***** Stored data *****
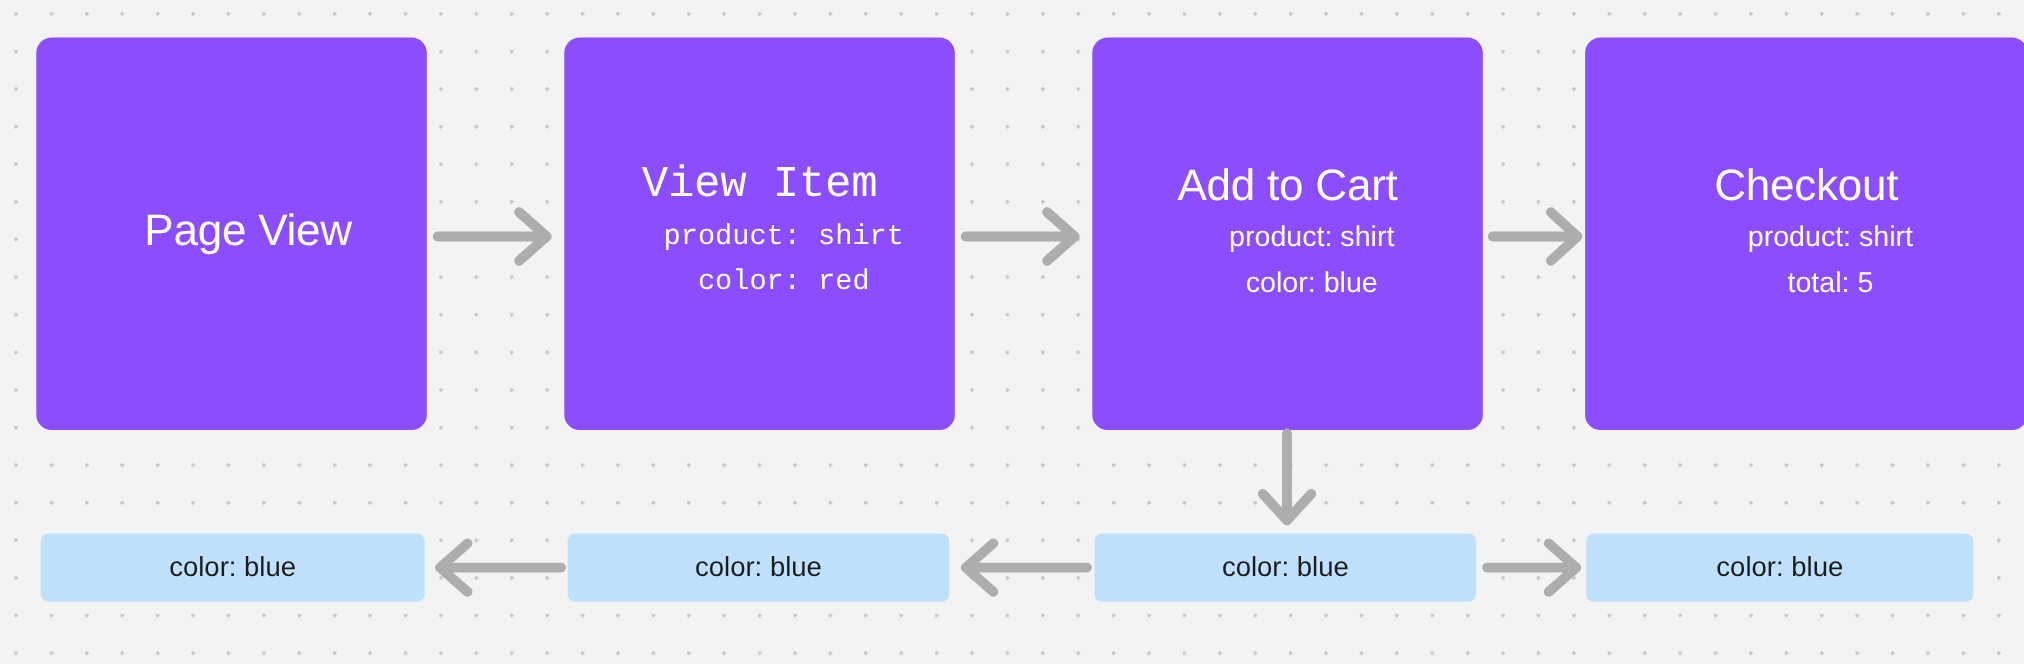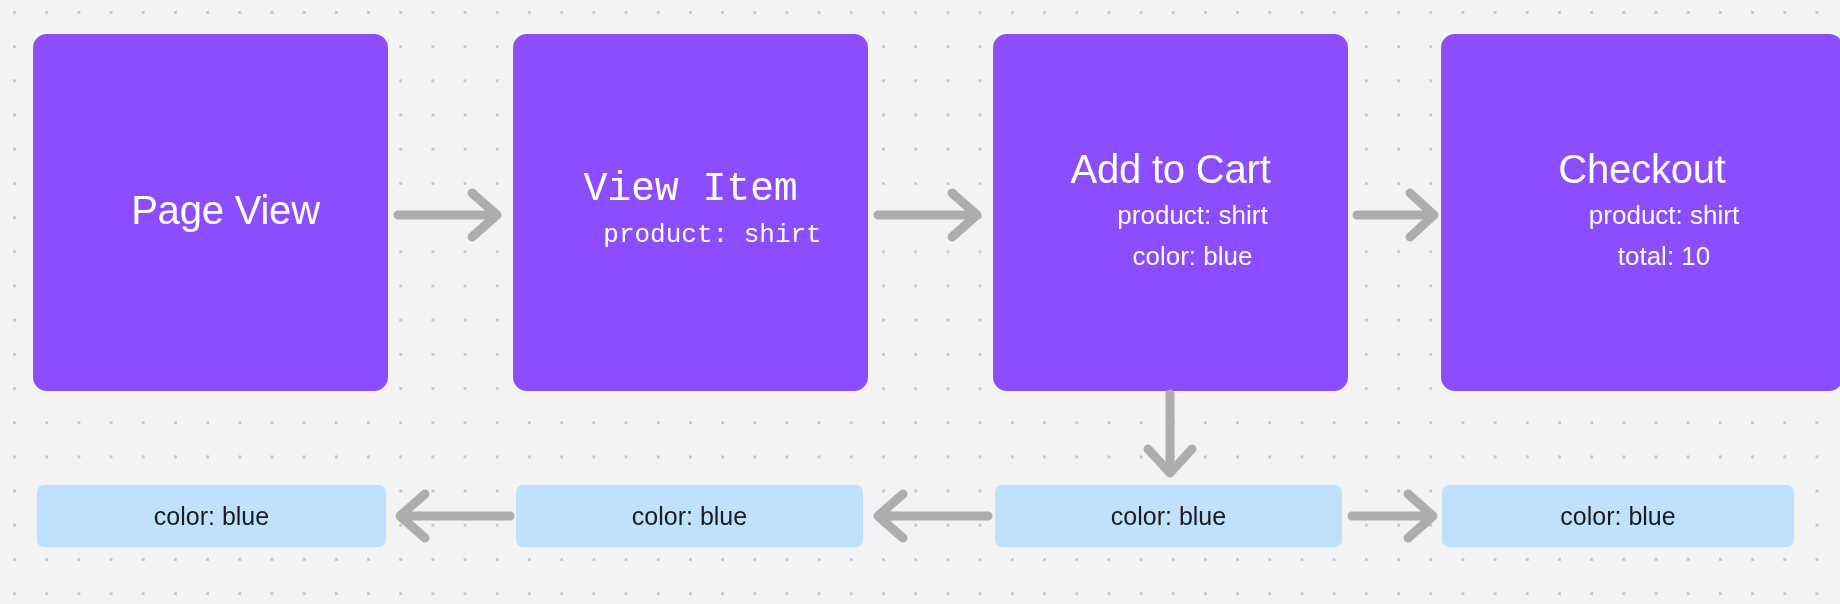--- a/index.html
+++ b/index.html
@@ -102,36 +102,37 @@
 
   <div class="event-node" style="left:33px;padding-left:40px;">
     <div class="event-title">Page View</div>
     <div class="event-props"></div>
   </div>
 
   <div class="event-node" style="left:513px;font-family:Liberation Mono, monospace;">
     <div class="event-title">View Item</div>
     <div class="event-props">
       <div class="event-prop">product: shirt</div>
+      <div class="event-prop">color: red</div>
     </div>
   </div>
 
   <div class="event-node" style="left:993px;">
     <div class="event-title">Add to Cart</div>
     <div class="event-props">
       <div class="event-prop">product: shirt</div>
       <div class="event-prop">color: blue</div>
     </div>
   </div>
 
   <div class="event-node" style="left:1441px; width:402px;">
     <div class="event-title">Checkout</div>
     <div class="event-props">
       <div class="event-prop">product: shirt</div>
-      <div class="event-prop">total: 10</div>
+      <div class="event-prop">total: 5</div>
     </div>
   </div>
 
   <div class="prop-node" style="left:37px; width:349px;">
     <span class="prop-label">color: blue</span>
   </div>
 
   <div class="prop-node" style="left:516px; width:347px;">
     <span class="prop-label">color: blue</span>
   </div>

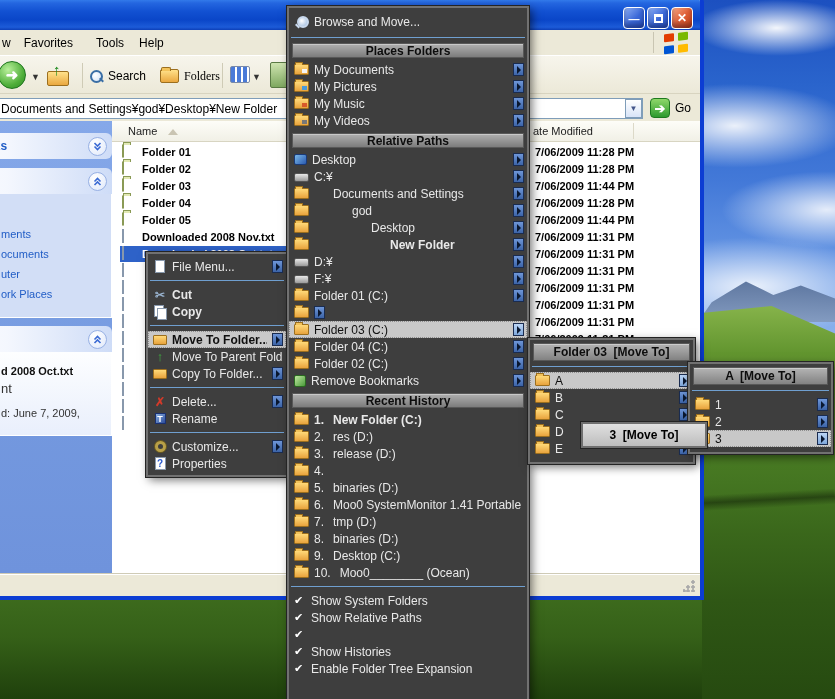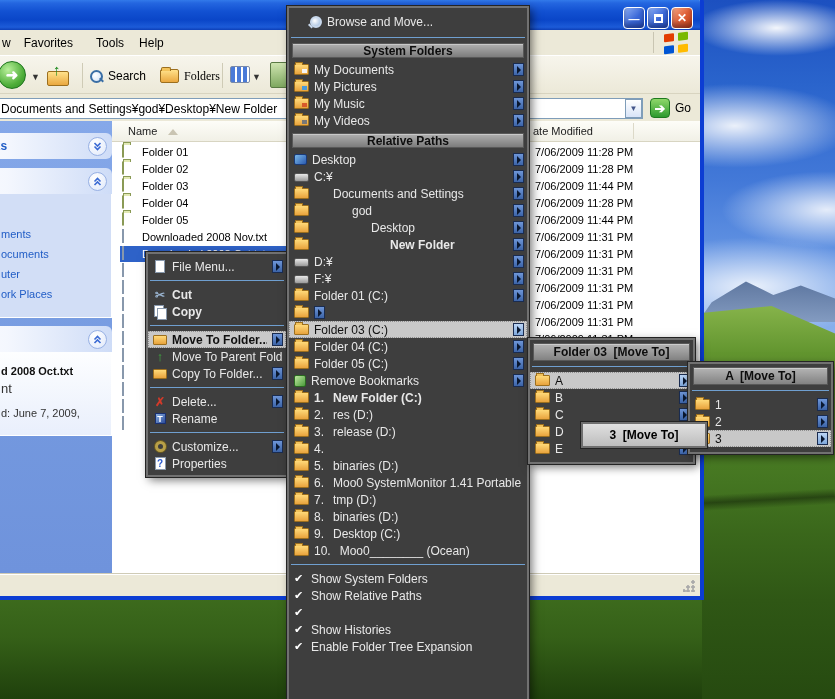--- a/index.html
+++ b/index.html
@@ -109,21 +109,21 @@
   .det-date { font-size:11px; color:#333; margin-top:11px; white-space:nowrap; }
   .files { flex:1; background:#fff; position:relative; overflow:hidden; }
   .fh { position:absolute; left:0; right:0; top:0; height:21px;
     background:linear-gradient(180deg,#fdfdf8,#f1f0e6); border-bottom:1px solid #d8d5c2; font-size:11px; color:#222; }
   .fh-name { position:absolute; left:16px; top:4px; }
   .fh-tri { position:absolute; left:56px; top:8px; width:0; height:0;
     border-left:5px solid transparent; border-right:5px solid transparent; border-bottom:6px solid #c9c4b2; }
   .fh-date { position:absolute; left:421px; top:4px; }
   .fh-sep { position:absolute; left:521px; top:2px; bottom:2px; width:1px; background:#dcd9c8; }
   .rows { position:absolute; left:0; right:0; top:23px; }
-  .frow { height:17px; position:relative; font-size:11px; color:#000; }
+  .frow { height:17px; position:relative; font-size:11px; color:#000;font-weight:bold; }
   .fr-ico { position:absolute; left:10px; top:1px; }
   .fr-name { position:absolute; left:30px; top:2px; white-space:nowrap; }
   .fr-date { position:absolute; left:423px; top:2px; white-space:nowrap; }
   .frow.sel .selband { position:absolute; left:8px; top:0; width:188px; height:16px; background:#2e62c8; }
   .frow.sel .fr-name { color:#fff; }
   .ico-gfold { width:15px; height:11px; margin-top:2px; background:linear-gradient(180deg,#f0f3cf,#c8d489);
     border:1px solid #8a9a55; border-radius:1px; position:relative; }
   .ico-gfold::before { content:""; position:absolute; top:-3px; left:0; width:6px; height:2px;
     background:#e2e9b4; border:1px solid #8a9a55; border-bottom:0; }
   .ico-txt { width:11px; height:14px; background:#fff; border:1px solid #8898ac; position:relative;
@@ -170,21 +170,21 @@
   .rem-ico { width:12px; height:12px; flex:none; background:linear-gradient(135deg,#bfe8a0,#4a9a3a);
     border:1px solid #2a6a20; border-radius:2px; }
   .mag2 { width:14px; height:14px; flex:none; position:relative; }
   .mag2::before { content:""; position:absolute; left:3px; top:1px; width:8px; height:8px; border:2px solid #c8d8ec;
     border-radius:50%; background:radial-gradient(circle at 35% 35%,#fff,#9ab8dc); }
   .mag2::after { content:""; position:absolute; left:1px; top:10px; width:5px; height:2px; background:#c8d8ec; transform:rotate(45deg); }
   .chk { width:12px; flex:none; color:#fff; font-size:11px; }
   .num { flex:none; margin-right:4px; }
   .ind1 { padding-left:19px; } .ind2 { padding-left:38px; } .ind3 { padding-left:57px; } .ind4 { padding-left:76px; }
   .bm { left:287px; top:6px; width:242px; height:696px; z-index:30; padding-top:3px; font-size:12px; }
-  .bm-browse { height:21px; display:flex; align-items:center; gap:6px; padding:0 18px; }
+  .bm-browse { height:21px; display:flex; align-items:center; gap:6px; padding:0 5px; }
   
   .ctx { left:146px; top:252px; width:142px; z-index:20; padding:4px 0 3px 0; font-size:12px; }
   .ctx .dk-item { height:17px; }
   .ci { width:14px; height:14px; flex:none; position:relative; display:flex; align-items:center; justify-content:center; }
   .ci-page { width:10px; height:13px; background:#fff; border:1px solid #8898ac; }
   .ci-glyph { font-size:12px; line-height:1; }
   .ci-cut { color:#9ab4d0; } .ci-del { color:#d23a2a; font-weight:bold; }
   .ci-par { color:#3fae3f; font-weight:bold; font-size:13px; }
   .ci-copy::before, .ci-copy::after { content:""; position:absolute; width:8px; height:10px; background:#fff; border:1px solid #8898ac; }
   .ci-copy::before { left:1px; top:0; } .ci-copy::after { left:4px; top:3px; }
@@ -414,21 +414,21 @@
         <span class="lbl">Properties</span>
       </div>
   </div>
 
   <div class="dk bm">
     <div class="bm-browse">
       <span class="mag2"></span>
       <span class="lbl">Browse and Move...</span>
     </div>
     <div class="dk-sep"></div>
-    <div class="dk-header">System Folders</div>
+    <div class="dk-header">Places Folders</div>
     <div class="dk-item">
         <span class="fold-y sl-doc">
           <i></i>
         </span>
         <span class="lbl">My Documents</span>
         <span class="dk-arrow"></span>
       </div>
     <div class="dk-item">
         <span class="fold-y sl-pic">
           <i></i>
@@ -505,28 +505,29 @@
         <span class="lbl">Folder 03 (C:)</span>
         <span class="dk-arrow lt"></span>
       </div>
     <div class="dk-item">
         <span class="fold-y"></span>
         <span class="lbl">Folder 04 (C:)</span>
         <span class="dk-arrow"></span>
       </div>
     <div class="dk-item">
         <span class="fold-y"></span>
-        <span class="lbl">Folder 05 (C:)</span>
+        <span class="lbl">Folder 02 (C:)</span>
         <span class="dk-arrow"></span>
       </div>
     <div class="dk-item">
         <span class="rem-ico"></span>
         <span class="lbl">Remove Bookmarks</span>
         <span class="dk-arrow"></span>
       </div>
+    <div class="dk-header">Recent History</div>
     <div class="dk-item bold">
         <span class="fold-y"></span>
         <span class="num">1.</span>
         <span class="lbl">New Folder (C:)</span>
       </div>
     <div class="dk-item">
         <span class="fold-y"></span>
         <span class="num">2.</span>
         <span class="lbl">res (D:)</span>
       </div>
*****
:: Task ::
Find the count of lines in the data above where the word "center" occurs, and write down only that count.

:: Worked solution ::
3